Scalded child parents sent to hospital 170 miles away
The parents of a scalded toddler said they were shocked hospital staff sent them to a specialist burns unit more than 170 miles (274km) away without offering an ambulance.
Corey Duffield was taken to the Royal Cornwall Hospital in Truro following an accident at home in Newquay.
His parents, who do not drive, said the hospital told them to take him to Frenchay Hospital in Bristol.
The hospital said Corey was not showing "signs of undue pain or distress".
It added that if the 22-month-old boy's parents had "raised any concerns about the difficulty of getting to Bristol we would have organised transport for them".

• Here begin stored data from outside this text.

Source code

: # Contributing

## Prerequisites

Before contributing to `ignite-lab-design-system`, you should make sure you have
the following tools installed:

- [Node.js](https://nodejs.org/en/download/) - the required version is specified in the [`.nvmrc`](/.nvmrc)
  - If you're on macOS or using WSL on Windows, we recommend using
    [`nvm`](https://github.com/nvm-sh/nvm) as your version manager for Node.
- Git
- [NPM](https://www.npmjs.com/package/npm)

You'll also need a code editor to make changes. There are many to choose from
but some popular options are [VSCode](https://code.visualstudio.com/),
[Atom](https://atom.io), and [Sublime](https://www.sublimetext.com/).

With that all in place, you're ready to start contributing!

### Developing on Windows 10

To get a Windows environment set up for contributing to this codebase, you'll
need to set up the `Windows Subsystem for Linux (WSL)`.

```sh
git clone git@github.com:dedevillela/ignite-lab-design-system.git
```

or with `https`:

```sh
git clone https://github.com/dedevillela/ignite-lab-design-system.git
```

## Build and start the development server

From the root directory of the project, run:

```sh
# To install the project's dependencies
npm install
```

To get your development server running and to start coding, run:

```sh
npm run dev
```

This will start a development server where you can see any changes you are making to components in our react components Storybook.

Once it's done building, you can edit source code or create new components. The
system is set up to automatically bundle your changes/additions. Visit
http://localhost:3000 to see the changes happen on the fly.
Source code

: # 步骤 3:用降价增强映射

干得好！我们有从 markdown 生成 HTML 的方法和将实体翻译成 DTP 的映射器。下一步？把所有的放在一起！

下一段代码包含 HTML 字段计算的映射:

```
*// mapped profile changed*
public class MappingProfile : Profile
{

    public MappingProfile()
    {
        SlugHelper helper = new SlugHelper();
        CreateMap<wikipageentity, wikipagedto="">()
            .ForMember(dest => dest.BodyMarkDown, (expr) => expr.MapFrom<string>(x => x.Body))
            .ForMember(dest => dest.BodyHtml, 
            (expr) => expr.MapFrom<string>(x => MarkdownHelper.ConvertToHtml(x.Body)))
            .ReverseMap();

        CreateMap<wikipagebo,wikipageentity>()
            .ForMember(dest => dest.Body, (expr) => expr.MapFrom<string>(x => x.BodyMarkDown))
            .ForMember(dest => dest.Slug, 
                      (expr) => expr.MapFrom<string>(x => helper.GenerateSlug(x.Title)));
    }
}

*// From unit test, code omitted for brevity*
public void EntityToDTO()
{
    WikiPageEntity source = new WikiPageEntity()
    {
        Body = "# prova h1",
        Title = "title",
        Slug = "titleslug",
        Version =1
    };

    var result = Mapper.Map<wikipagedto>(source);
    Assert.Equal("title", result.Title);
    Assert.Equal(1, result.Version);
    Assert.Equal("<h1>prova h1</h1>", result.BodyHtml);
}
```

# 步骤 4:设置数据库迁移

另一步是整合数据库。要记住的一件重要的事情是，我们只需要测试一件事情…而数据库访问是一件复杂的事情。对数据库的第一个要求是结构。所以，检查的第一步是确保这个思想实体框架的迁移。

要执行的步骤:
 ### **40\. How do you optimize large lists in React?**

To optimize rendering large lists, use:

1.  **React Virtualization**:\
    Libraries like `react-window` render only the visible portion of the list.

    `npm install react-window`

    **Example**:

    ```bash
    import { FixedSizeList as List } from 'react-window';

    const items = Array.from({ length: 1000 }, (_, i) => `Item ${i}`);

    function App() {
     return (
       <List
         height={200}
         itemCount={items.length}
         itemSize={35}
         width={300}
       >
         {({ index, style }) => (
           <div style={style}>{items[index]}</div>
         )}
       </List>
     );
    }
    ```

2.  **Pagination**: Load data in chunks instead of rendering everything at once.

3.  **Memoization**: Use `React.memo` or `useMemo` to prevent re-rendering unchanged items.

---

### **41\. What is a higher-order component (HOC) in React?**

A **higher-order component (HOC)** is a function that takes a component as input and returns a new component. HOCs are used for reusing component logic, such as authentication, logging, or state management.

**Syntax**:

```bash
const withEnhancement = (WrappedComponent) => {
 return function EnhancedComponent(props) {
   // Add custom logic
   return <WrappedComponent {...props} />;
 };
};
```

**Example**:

'Really stressful journey'
Corey's mother, Donna Thomas, said: "We got to hospital and they checked him out, called the hospital in Bristol and we were basically told to find our own way.
"We assumed we would have been offered an ambulance."
Corey's grandmother took him to Frenchay Hospital.
Ms Thomas said: "We had to put the seat straps over his shoulder which had been burnt, it was a really stressful journey.
"Anything could have happened on that journey - he could have taken a bad turn."
The family said they reached Frenchay Hospital eight hours after the boiling pan fell on the child.
The Royal Cornwall Hospital said: "We are very sorry that Corey's parents are unhappy about their son's treatment and the arrangement for him to transfer to the burns unit in Bristol.
"Corey's condition was fully assessed by the emergency department doctor.
"In line with the protocols agreed with the team at Frenchay Hospital, it was considered appropriate for him to travel by car."
Dr Amber Young, from North Bristol NHS Trust, said: "The South West Children's Burns Centre based at Frenchay Hospital, is the lead paediatric burn service within the region treating all severities of burn injuries.
"Under protocols agreed, children with significant burns are transferred to Frenchay Hospital for specialist care.
"Decisions on how a patient is transferred to the burns centre - whether by ambulance or by private car - is made by the judgment of the senior emergency team treating the child at the referring hospital."
The accident happened on 17 September and his father, James Duffield, said the boy had made a "spectacular recovery".